Dos Santos also dismisses the ICIJ and Luanda Leaks publication. “They got [the documents] in October and published them in January. It’s very unlikely you can read 715,000 documents in three months, especially if you don’t speak Portuguese.” I point out that they were working with about 35 mainstream media outlets including the Portuguese newspaper Expresso, The New York Times, the BBC and The Guardian. Is she saying they were all wrong?
“What I’m saying is the Angolan state is lying. The ICIJ got fed documents that were manipulated. These stories were told to the ICIJ and most of the other media groups were copying and pasting them. They weren’t doing their own investigation.”
That’s quite an accusation against the ICIJ. “It happens,” she shrugs. “Sometimes people are used. I am not saying they wanted to be part of an Angolan state lawfare campaign against a potential opponent, but it happened, and I really hope that next time people approach them with documents they do take care to verify independently.”
Gerard Ryle, the ICIJ’s director, says they stand by their story. “Contrary to Ms dos Santos’s allegations, the documents upon which ICIJ relied for its reporting were not manipulated, and ICIJ independently verified all of its reporting for the series.

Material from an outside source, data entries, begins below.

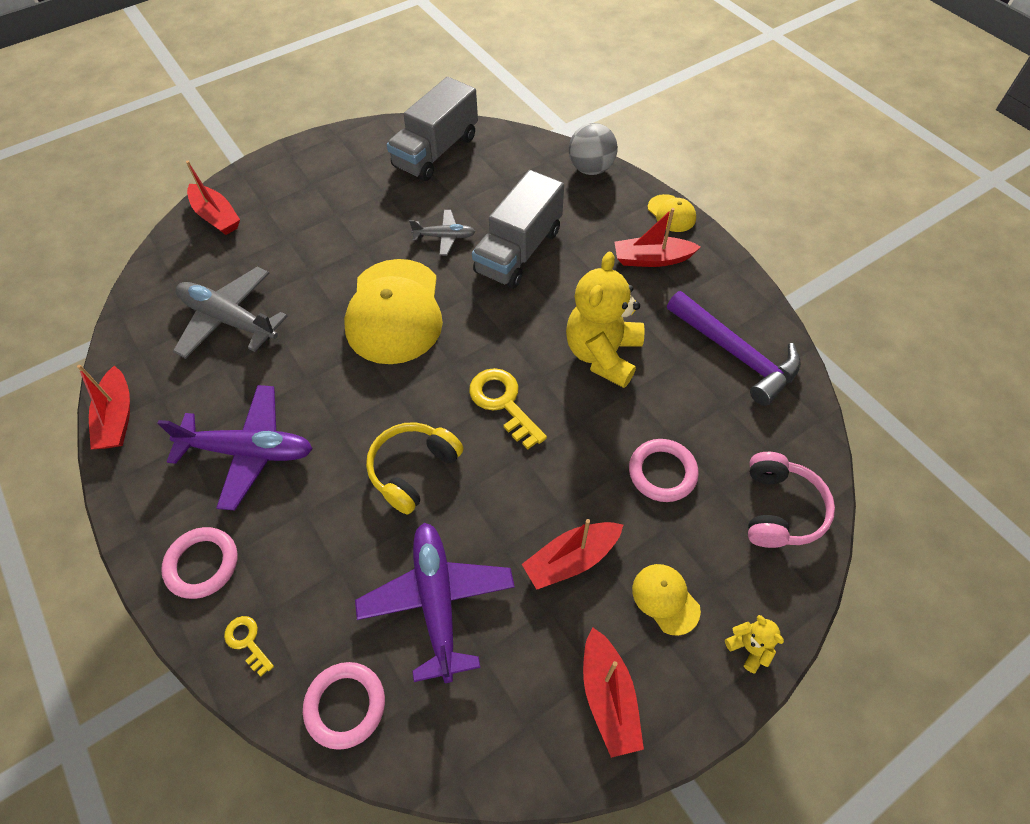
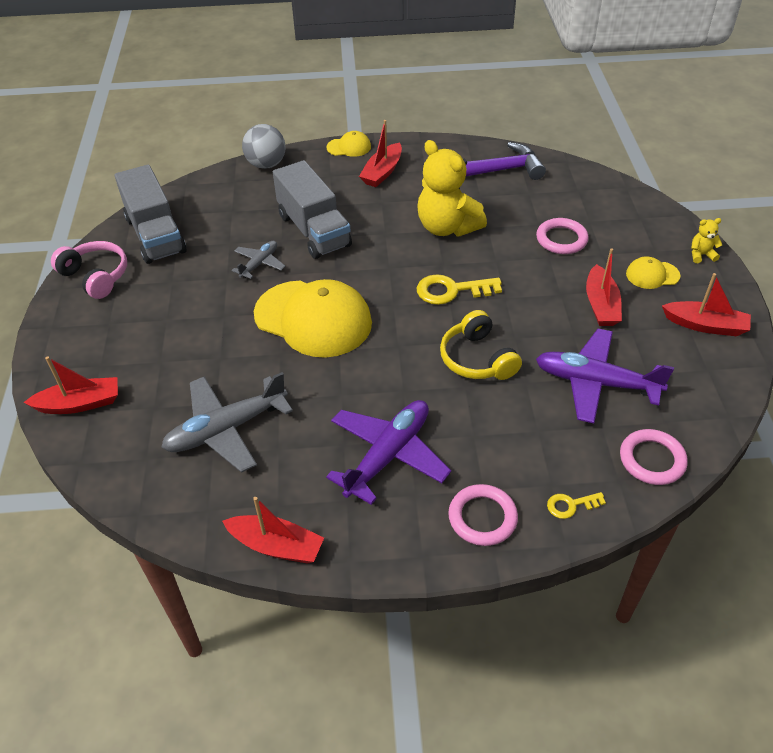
camera: 60 degrees left, 10 degrees down
(779, 509) = (618, 204): pink headphones -> pink headphones (96, 276)

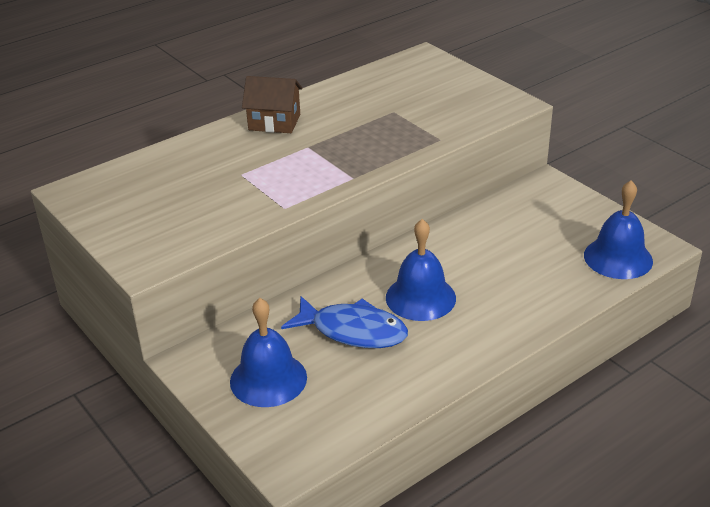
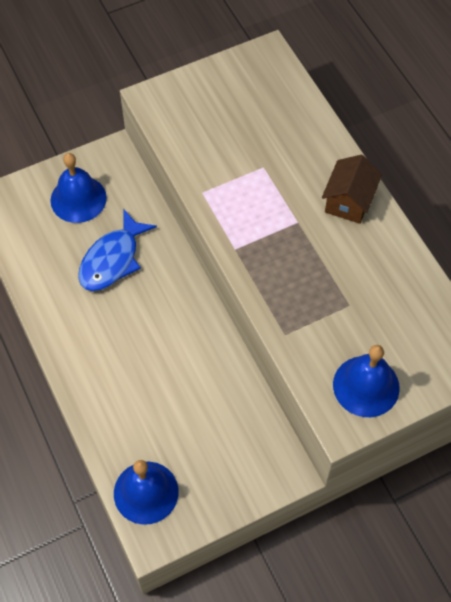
camera: 100 degrees right, 25 degrees up
(420, 297) = (138, 315): blue bell -> blue bell (366, 386)

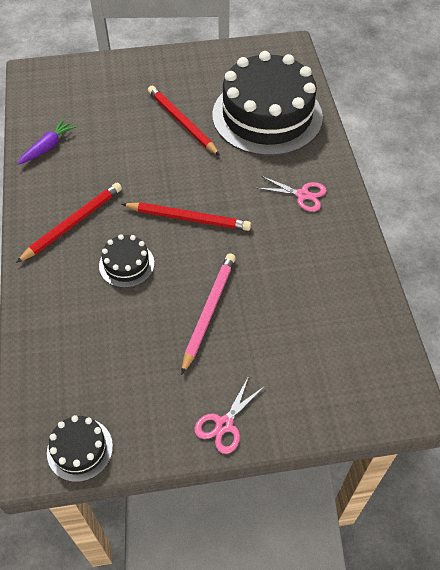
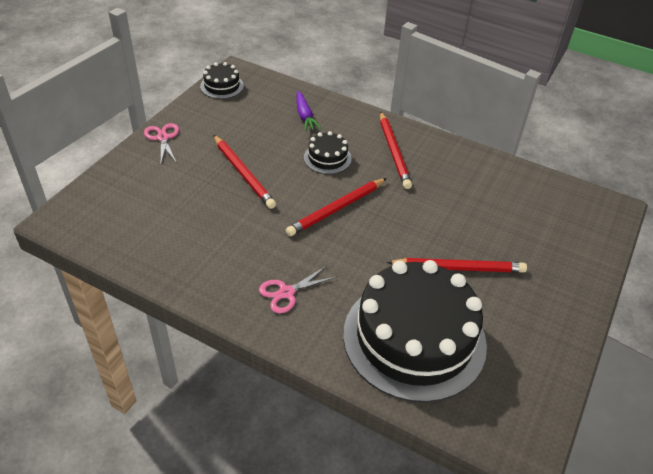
camera: 125 degrees right, 10 degrees down
(48, 147) = (494, 175): purple carrot -> purple carrot (305, 116)
(209, 311) = (243, 173): pink pencil -> red pencil

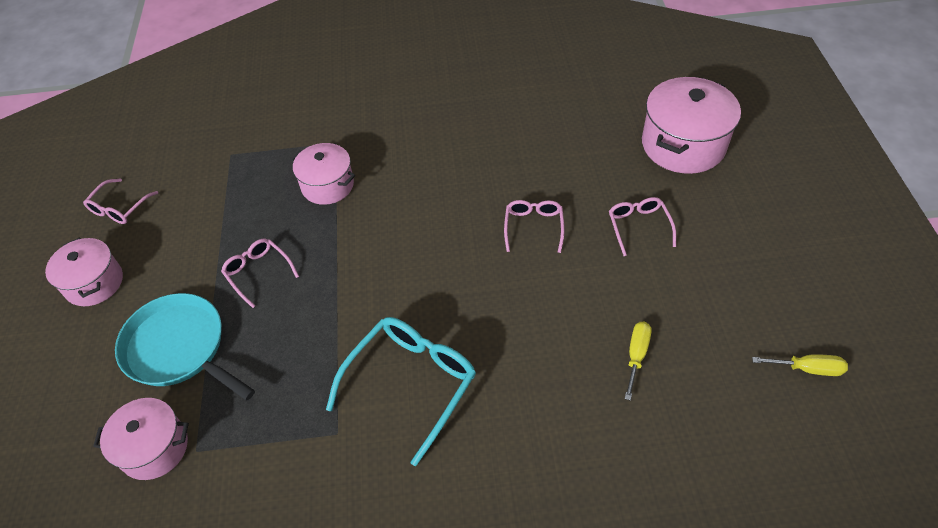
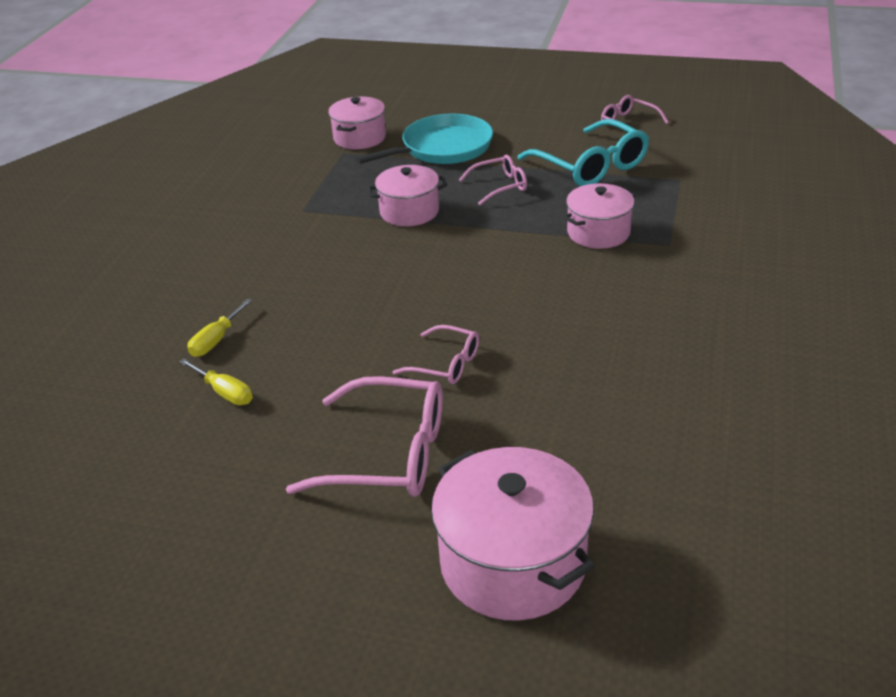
camera: 110 degrees right, 15 degrees down
(94, 283) = (540, 114): pink pot -> pink pot (409, 211)
(411, 384) = (315, 250): turquoise glasses -> turquoise glasses (591, 166)
(638, 227) = (388, 454): pink glasses -> pink glasses, size x1.79
(807, 369) = (91, 524): yellow screwdriver -> yellow screwdriver (216, 340)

It is also false that ICIJ made or acknowledged errors in its reporting or that the stories kept changing.”
“[The media] accused me of evicting people to build a coastal road when it was actually a dredging project, so no one needed to move,” dos Santos says. “They claimed the brewery I built was with state money, then they said, oops, we made a mistake, it was actually built with a commercial loan and part of that came from a German bank. The fact is the stories kept changing so yes, unfortunately journos can be used by malign governments working against opponents.”
She points out that the economy in Angola is declining and says many young people see her as a hero. She insists Lourenço was particularly threatened because she is a woman. “I think being an African woman entrepreneur is a political statement in itself. You are affirming yourself towards men in general and in Africa in particular. You’re also playing a role for other women to emancipate themselves and become independent and breadwinners — and that’s disruptive.”
Whatever the truth of her story, there is no doubt she has gone through a lot in the past four years, losing her father, her husband and her empire.
“There’s an Arab proverb, ‘God doesn’t give you a load heavier than you can carry,’ she says. “I like to believe that. If these are my challenges, I must live up to them.”
She says she has lost 20kg and posts videos on TikTok from the gym and doing kickboxing, though many show her dancing. “What else is there?” she asks with a wry smile. One of her Instagram posts reads “It’s the little things in everyday life that give me motivation to keep fighting”.
Most show her switching between outfits with hashtags such as #boytoystyle and #leopardprint, lounging on the beach at sunset, posing by a swimming pool in a long silver dress with a string of pearls.
Why do you post these things, I ask. Aren’t you are rubbing people’s faces in it with your glamorous life?
“Would you believe it wasn’t glamorous if I didn’t?” she asks. With that she sashays off to her apartment on Billionaires’ Island.